:: Record excerpts

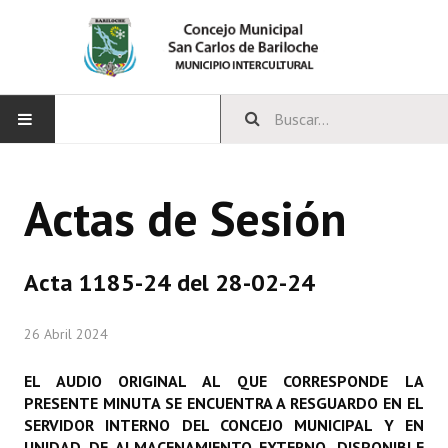
INICIO
Actas de Sesión
CONCEJO
Bloques Políticos
Acta 1185-24 del 28-02-24
Integrantes del Concejo
26 Abril 2024
Comisiones Permanentes
EL AUDIO ORIGINAL AL QUE CORRESPONDE LA
Comisiones Especiales
PRESENTE MINUTA SE ENCUENTRA A RESGUARDO EN EL
SERVIDOR INTERNO DEL CONCEJO MUNICIPAL Y EN
Concejales Mandato Cumplido
UNIDAD DE ALMACENAMIENTO EXTERNO, DISPONIBLE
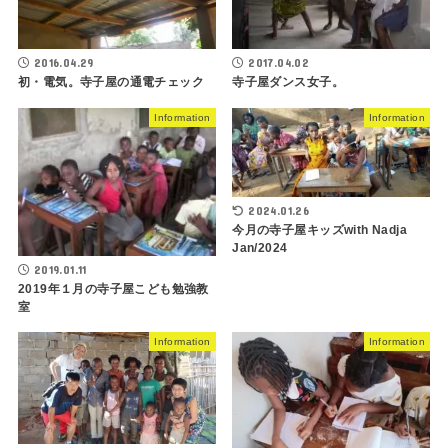
2016.04.29
2017.04.02
初・電気。寺子屋の通電チェック
寺子屋ダンス女子。
Information
Information
2024.01.26
今月の寺子屋キッズwith Nadja
Jan/2024
2019.01.11
2019年１月の寺子屋こども勉強教
室
Information
Information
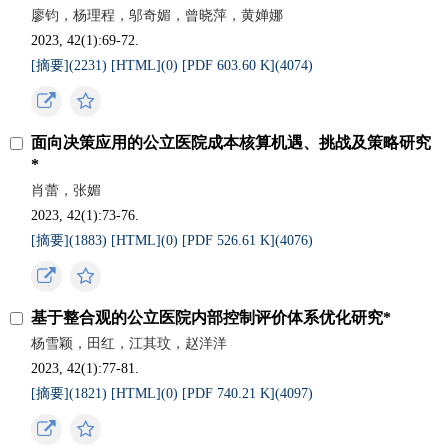
廖钧，杨理程，邬奇媚，曾晓萍，黄婵娜
2023, 42(1):69-72.
[摘要](
2231
)
[HTML](
0
)
[PDF 603.60 K](
4074
)
面向决策应用的公立医院成本核算机遇、挑战及策略研究
*
肖蕾，张媚
2023, 42(1):73-76.
[摘要](
1883
)
[HTML](
0
)
[PDF 526.61 K](
4076
)
基于整合观的公立医院内部控制评价体系优化研究*
杨雪颖，田红，江其玟，赵洋洋
2023, 42(1):77-81.
[摘要](
1821
)
[HTML](
0
)
[PDF 740.21 K](
4097
)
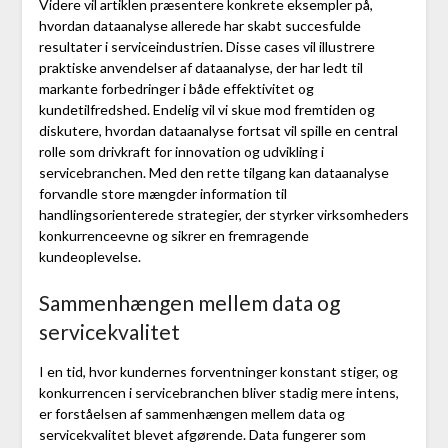
Videre vil artiklen præsentere konkrete eksempler på,
hvordan dataanalyse allerede har skabt succesfulde
resultater i serviceindustrien. Disse cases vil illustrere
praktiske anvendelser af dataanalyse, der har ledt til
markante forbedringer i både effektivitet og
kundetilfredshed. Endelig vil vi skue mod fremtiden og
diskutere, hvordan dataanalyse fortsat vil spille en central
rolle som drivkraft for innovation og udvikling i
servicebranchen. Med den rette tilgang kan dataanalyse
forvandle store mængder information til
handlingsorienterede strategier, der styrker virksomheders
konkurrenceevne og sikrer en fremragende
kundeoplevelse.
Sammenhængen mellem data og
servicekvalitet
I en tid, hvor kundernes forventninger konstant stiger, og
konkurrencen i servicebranchen bliver stadig mere intens,
er forståelsen af sammenhængen mellem data og
servicekvalitet blevet afgørende. Data fungerer som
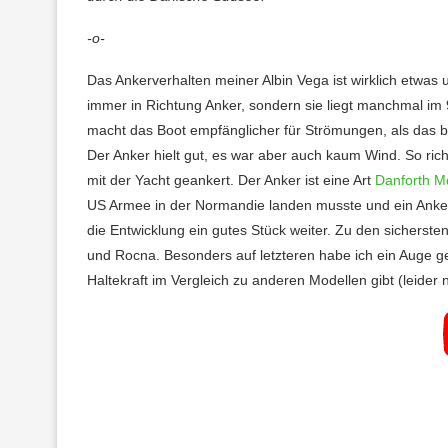
-o-
Das Ankerverhalten meiner Albin Vega ist wirklich etwas
immer in Richtung Anker, sondern sie liegt manchmal im 
macht das Boot empfänglicher für Strömungen, als das bei 
Der Anker hielt gut, es war aber auch kaum Wind. So richt
mit der Yacht geankert. Der Anker ist eine Art
Danforth M
US Armee in der Normandie landen musste und ein Anker 
die Entwicklung ein gutes Stück weiter. Zu den sicherste
und Rocna. Besonders auf letzteren habe ich ein Auge ge
Haltekraft im Vergleich zu anderen Modellen gibt (leider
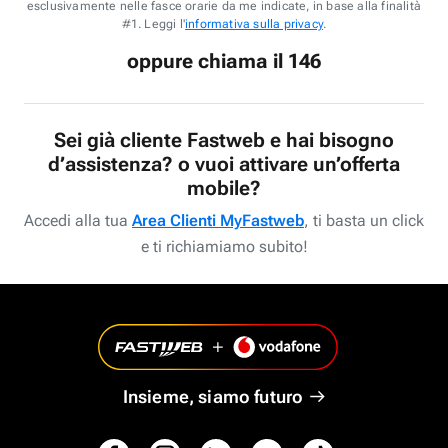
esclusivamente nelle fasce orarie da me indicate, in base alla finalità
#1. Leggi l'
informativa sulla privacy
.
oppure chiama il 146
Sei già cliente Fastweb e hai bisogno
d’assistenza? o vuoi attivare un’offerta
mobile?
Accedi alla tua
Area Clienti MyFastweb
, ti basta un click
e ti richiamiamo subito!
Insieme, siamo futuro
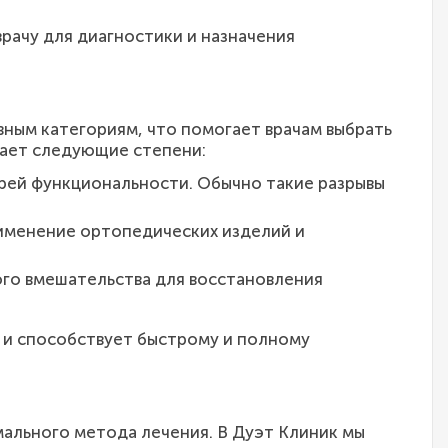
рачу для диагностики и назначения
вным категориям, что помогает врачам выбрать
чает следующие степени:
рей функциональности. Обычно такие разрывы
рименение ортопедических изделий и
ого вмешательства для восстановления
е и способствует быстрому и полному
ального метода лечения. В Дуэт Клиник мы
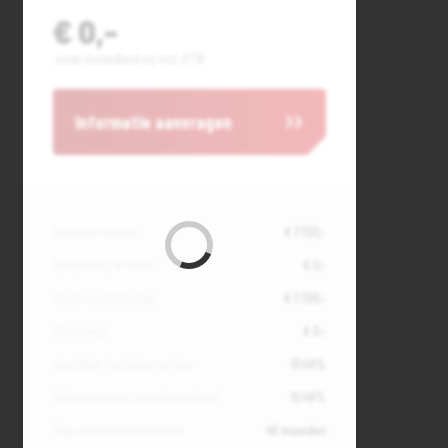
€ 0,-
Jouw maandbedrag incl. BTW
Informatie aanvragen
Contante waarde
€ 7.700,-
Aanbetaling of inruil
€ 0,-
Totale kredietbedrag
€ 7.700,-
Slottermijn
€ 0,-
Jaarlijkse kostenpercentage
10,49%
Debetrentevoet op jaarbasis (vast)
10,49%
Duur kredietovereenkomst
48 maanden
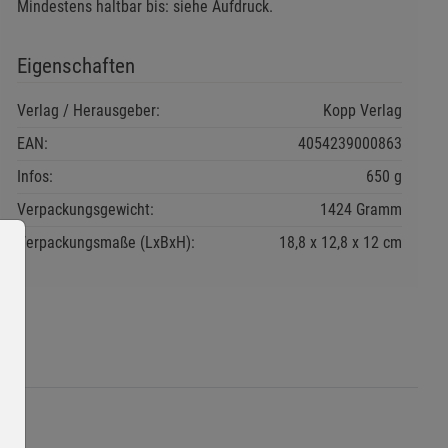
Mindestens haltbar bis: siehe Aufdruck.
Eigenschaften
Verlag / Herausgeber:
Kopp Verlag
EAN:
4054239000863
Infos:
650 g
Verpackungsgewicht:
1424 Gramm
Verpackungsmaße (LxBxH):
18,8
12,8
12
cm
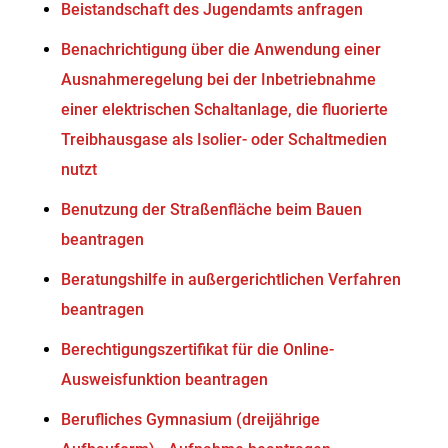
Beistandschaft des Jugendamts anfragen
Benachrichtigung über die Anwendung einer
Ausnahmeregelung bei der Inbetriebnahme
einer elektrischen Schaltanlage, die fluorierte
Treibhausgase als Isolier- oder Schaltmedien
nutzt
Benutzung der Straßenfläche beim Bauen
beantragen
Beratungshilfe in außergerichtlichen Verfahren
beantragen
Berechtigungszertifikat für die Online-
Ausweisfunktion beantragen
Berufliches Gymnasium (dreijährige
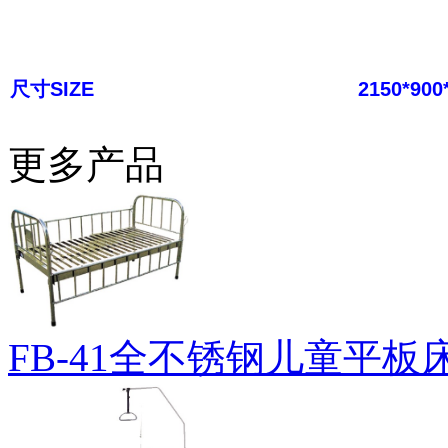
尺寸SIZE
2150*90
更多产品
FB-41全不锈钢儿童平板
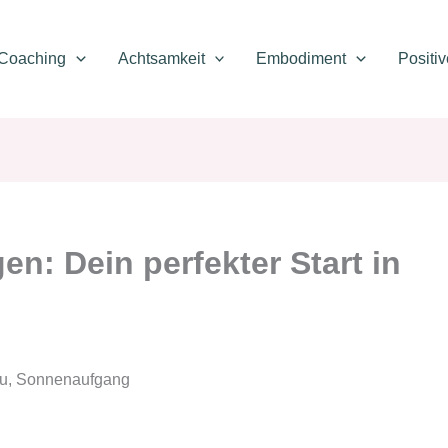
Coaching
Achtsamkeit
Embodiment
Positi
en: Dein perfekter Start in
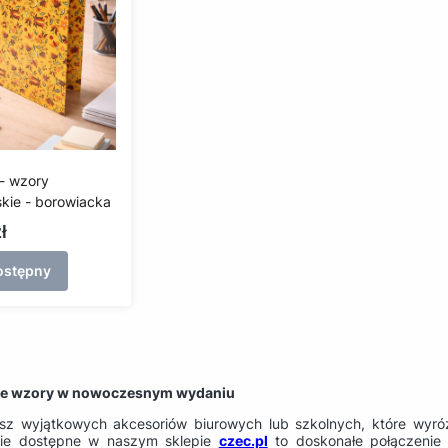
- wzory
kaszubskie - borowiacka
ł
ostępny
ne wzory w nowoczesnym wydaniu
sz wyjątkowych akcesoriów biurowych lub szkolnych, które wyróżn
kie dostępne w naszym sklepie
czec.pl
to doskonałe połączenie 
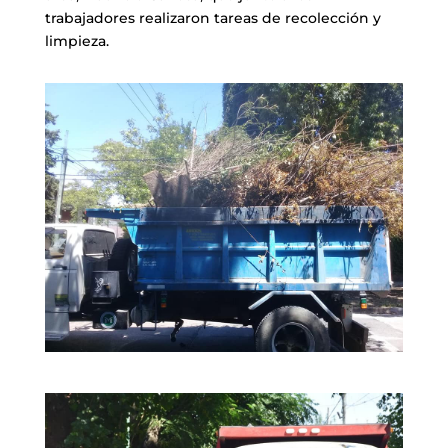
trabajadores realizaron tareas de recolección y
limpieza.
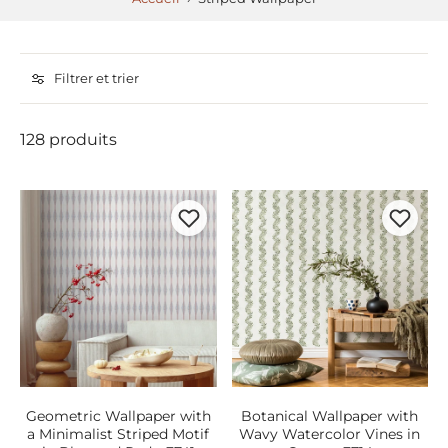
Filtrer et trier
128 produits
Geometric Wallpaper with
Botanical Wallpaper with
a Minimalist Striped Motif
Wavy Watercolor Vines in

::::

In the data above, find each line that has the word "Comisiones" and copy it out.

Comisiones Permanentes
Comisiones Especiales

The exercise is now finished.